Saturday, May 21, 2022

Movie Reviews: Christina's House

Christina's House
directed by Gavin Wilding

This thriller movie started out with a few good ideas but quickly went south. As is usual for the genre the movie featured some gratuitous female toplessness but as the female in question was supposed to be in high school the movie felt sleazier and more disturbing than it needed to be.

It's strange that there are so many thriller or horror movies featuring high schoolers depicted by actors/actresses who are past college age. That probably says something about other social issues but I'm not going down that path in this review.

This movie was made in 2000 but had a very eighties vibe, which I thought was the only good thing about it. The plot or acting certainly weren't strong points.

The Tarling Family , father James (John Savage), daughter Christina (Allison Lange), and younger son Bobby (Lorne Stewart) has moved to a rental house on the outskirts of town. I think it's because the family can be closer to the mother/wife Joanne (Chilton Crane) who has gone completely bonkers and is locked up in an insane asylum.


The house is old and has weird sounds. James says it's just settling. Christina's not so sure. 
Christina worries that she's, like her mother, losing her mind. Christina has nightmares. Christina swears that items have been moved from where she last put them. Christina thinks someone in the house is watching her.

One man who is always watching her, and not in a good way, is her father James. Christina is long past the point where it's ok to be in a state of undress around her father or brother for that matter. James has a disturbing habit of opening doors without knocking first.

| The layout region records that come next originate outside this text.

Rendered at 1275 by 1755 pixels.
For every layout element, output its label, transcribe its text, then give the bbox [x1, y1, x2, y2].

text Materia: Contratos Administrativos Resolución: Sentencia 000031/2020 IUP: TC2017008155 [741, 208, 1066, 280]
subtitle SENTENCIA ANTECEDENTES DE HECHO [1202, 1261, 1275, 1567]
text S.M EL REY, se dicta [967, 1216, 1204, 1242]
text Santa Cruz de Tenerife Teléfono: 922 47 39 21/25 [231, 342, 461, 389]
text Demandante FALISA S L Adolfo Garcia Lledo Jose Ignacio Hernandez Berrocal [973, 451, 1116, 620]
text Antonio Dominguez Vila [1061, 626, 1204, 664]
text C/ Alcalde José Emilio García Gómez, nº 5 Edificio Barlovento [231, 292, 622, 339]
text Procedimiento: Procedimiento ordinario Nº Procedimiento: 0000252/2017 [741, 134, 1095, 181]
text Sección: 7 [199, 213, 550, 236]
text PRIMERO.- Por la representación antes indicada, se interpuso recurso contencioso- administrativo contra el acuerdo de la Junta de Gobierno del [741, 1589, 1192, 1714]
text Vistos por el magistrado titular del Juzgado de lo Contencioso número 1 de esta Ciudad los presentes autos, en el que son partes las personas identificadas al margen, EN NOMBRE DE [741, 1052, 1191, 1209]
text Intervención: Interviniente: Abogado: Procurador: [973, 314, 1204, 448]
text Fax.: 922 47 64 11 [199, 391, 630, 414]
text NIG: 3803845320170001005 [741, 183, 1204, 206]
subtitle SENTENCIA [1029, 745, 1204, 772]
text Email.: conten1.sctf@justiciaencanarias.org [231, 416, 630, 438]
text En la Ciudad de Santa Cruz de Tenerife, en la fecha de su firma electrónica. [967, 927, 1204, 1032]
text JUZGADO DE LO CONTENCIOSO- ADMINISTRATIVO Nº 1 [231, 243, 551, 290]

Christina's boyfriend Eddy Duncan (Brendan Fuhr) thinks he and Christina need to do THAT thing to prove their love to each other. Christina's not so sure. Christina's brother Bobby teases Eddy by saying that he (Bobby) has seen more of Christina's a$$ than Eddy ever will. Yup. Cause that's like not a weird thing for a brother(!!!) to say at all. Christina might be more interested in the shy new young handyman Howie (Brad Rowe) anyway. 

When an apparent murder occurs, the Tarlings come under suspicion from the choleric local sheriff (Jerry Wasserman). Christina must discover which of the men around her are guilty. Or did she do it? Or did the house do it? The movie tries to be coy on whether the supernatural is involved but the acting is so bad that you might lose interest. I don't think all of the actors realized they were in the same film.